Even cameras rolling at 3,000 frames per second could not discern a winner in Saturday's 100-meter dash.
USA Track & Field
In 1882, early photographer Eadweard Muybridge wrote to the magazine Nature with a prediction: "In the near future ... no race of any importance will be undertaken without the assistance of photography to determine the winner of what might otherwise be a so-called 'dead heat.' ''
He was right about the first part: Photography is routinely used for the determining a race's winner -- whether for human or horse.
But photography has now also produced -- or, perhaps, merely recorded -- a scenario Muybridge thought was impossible: a dead heat. "It is unnecessary for me to inform you, that there can be no such thing as a 'dead heat'," he had asserted, a bit too confidently: Over the weekend sprinters Allyson Felix and Jeneba Tarmoh finished so closely -- both coming in at 11.068 seconds -- that no amount of high-speed photography (the cameras shoot 3,000 frames per second) can discern who placed third and who came in fourth. There are three spots on the US Olympic team for this event.

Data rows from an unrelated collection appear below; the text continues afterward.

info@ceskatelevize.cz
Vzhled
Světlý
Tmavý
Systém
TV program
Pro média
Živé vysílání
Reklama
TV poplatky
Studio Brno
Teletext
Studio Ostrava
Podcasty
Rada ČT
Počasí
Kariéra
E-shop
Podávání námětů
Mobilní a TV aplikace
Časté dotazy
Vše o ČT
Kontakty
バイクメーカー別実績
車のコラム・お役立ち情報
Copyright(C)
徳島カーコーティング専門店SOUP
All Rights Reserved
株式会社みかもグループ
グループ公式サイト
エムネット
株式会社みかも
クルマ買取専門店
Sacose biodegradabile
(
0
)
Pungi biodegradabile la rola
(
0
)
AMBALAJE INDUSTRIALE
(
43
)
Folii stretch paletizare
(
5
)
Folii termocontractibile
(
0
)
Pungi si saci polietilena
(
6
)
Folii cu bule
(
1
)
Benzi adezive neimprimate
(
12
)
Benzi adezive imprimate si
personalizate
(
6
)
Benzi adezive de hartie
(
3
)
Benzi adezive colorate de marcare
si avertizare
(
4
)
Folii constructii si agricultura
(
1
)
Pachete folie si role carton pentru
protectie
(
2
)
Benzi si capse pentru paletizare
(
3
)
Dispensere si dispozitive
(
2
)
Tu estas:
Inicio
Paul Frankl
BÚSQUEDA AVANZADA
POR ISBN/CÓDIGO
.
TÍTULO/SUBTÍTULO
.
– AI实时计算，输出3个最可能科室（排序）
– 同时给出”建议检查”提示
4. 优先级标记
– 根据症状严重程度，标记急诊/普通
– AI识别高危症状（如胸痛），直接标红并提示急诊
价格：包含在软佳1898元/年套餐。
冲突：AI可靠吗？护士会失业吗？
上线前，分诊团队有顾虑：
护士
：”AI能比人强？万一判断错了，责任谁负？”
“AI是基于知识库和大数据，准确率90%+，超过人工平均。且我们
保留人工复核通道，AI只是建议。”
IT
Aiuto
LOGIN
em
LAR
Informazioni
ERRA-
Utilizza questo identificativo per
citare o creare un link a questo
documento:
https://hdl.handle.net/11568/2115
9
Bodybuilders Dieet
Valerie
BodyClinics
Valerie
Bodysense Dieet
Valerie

Like Muybridge, track officials had not expected such a outcome, and there were no procedures in place for handling it. Yesterday, USA Track & Field and the United States Olympic Committee announced their decision: If neither woman willingly gives up her slot, they will have the option of choosing between a tie-breaker race and a coin toss. If one wants a re-match and the other a coin toss, then a run-off. If they refuse to declare, then a coin toss it is. This procedure will apply to other dead heats going forward.